Sometimes I don’t know whether to feel sorry for or to feel grateful for Beethoven. Practically every little student of mine wishes to play ‘Fur Elise’ and nothing else of his. They aren’t interested in knowing his name, or even that they are playing classical music, they just, boy and girl alike, want to play the opening melody to the little love song. Would he be proud to have a little piece of his sit so firmly in the hearts of millions of children, or would he be irritated? I can imagine him being irritated.
The gentleman wrote so many timeless classics and it is that little ditty that captures the imagination of so many. To be fair, it does, several years later into their studies open up the possibility of other pieces of his, and for that I am grateful every time I yet again have to work with the little infinite loop. One such piece is the ‘Pathetique.’
It is a well known staple now, but can you imagine a gruff young Beethoven performing that piece live for the first time after a couple of decades of lovely little Haydn and Mozart sonatas. I can imagine half the audience wigging out.
My first idea was to find one melody from each of the great composers that I can use for fugal improvisation. I will probably scratch that idea soon as I have already found several melodies of certain composers I wish to use before even looking at others. Beethoven will probably be a rich source of melodies I am already anticipating.
I love the Pathetique sonata, but I especially love the final movement.
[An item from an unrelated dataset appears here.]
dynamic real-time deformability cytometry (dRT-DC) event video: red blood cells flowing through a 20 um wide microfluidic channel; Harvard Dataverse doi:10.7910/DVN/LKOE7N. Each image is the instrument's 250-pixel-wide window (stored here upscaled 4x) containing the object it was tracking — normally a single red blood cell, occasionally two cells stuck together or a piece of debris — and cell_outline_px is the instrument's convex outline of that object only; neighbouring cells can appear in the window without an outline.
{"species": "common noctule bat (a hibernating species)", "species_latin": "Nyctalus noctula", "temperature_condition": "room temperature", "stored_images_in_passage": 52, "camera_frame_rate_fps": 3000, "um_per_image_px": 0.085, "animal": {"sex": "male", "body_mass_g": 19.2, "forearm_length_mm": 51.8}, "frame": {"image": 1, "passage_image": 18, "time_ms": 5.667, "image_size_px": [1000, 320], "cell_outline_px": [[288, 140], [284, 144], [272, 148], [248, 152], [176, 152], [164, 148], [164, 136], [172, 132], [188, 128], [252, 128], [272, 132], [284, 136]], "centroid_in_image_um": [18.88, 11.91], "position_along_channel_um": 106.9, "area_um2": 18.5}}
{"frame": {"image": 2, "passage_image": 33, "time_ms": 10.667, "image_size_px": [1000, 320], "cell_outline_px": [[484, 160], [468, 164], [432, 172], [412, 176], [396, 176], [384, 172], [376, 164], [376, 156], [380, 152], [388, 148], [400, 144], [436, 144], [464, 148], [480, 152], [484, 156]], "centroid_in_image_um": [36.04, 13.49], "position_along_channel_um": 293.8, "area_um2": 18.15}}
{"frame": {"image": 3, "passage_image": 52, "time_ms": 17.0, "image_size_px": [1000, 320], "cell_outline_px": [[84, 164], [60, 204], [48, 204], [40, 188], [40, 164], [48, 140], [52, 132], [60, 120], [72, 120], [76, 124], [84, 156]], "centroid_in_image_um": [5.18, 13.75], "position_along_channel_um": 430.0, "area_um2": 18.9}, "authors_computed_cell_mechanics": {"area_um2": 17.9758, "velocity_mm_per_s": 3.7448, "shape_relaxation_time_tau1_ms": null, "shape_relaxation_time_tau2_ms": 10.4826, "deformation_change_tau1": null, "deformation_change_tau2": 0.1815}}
I understand it is in a minor key filled with pathos but I find this theme rather ebullient and full of life. It was incredibly fun to pass this theme around, playing the melody in various keys in either hand at about the fastest tempo I could handle. I tried making several recordings of this piece using several melodies from the final movement but finally deciding it was enough to use only the main theme from the opening of the movement. I find it such a perfectly formed melody creating the perfect mood to wrap up the beloved Beethoven staple.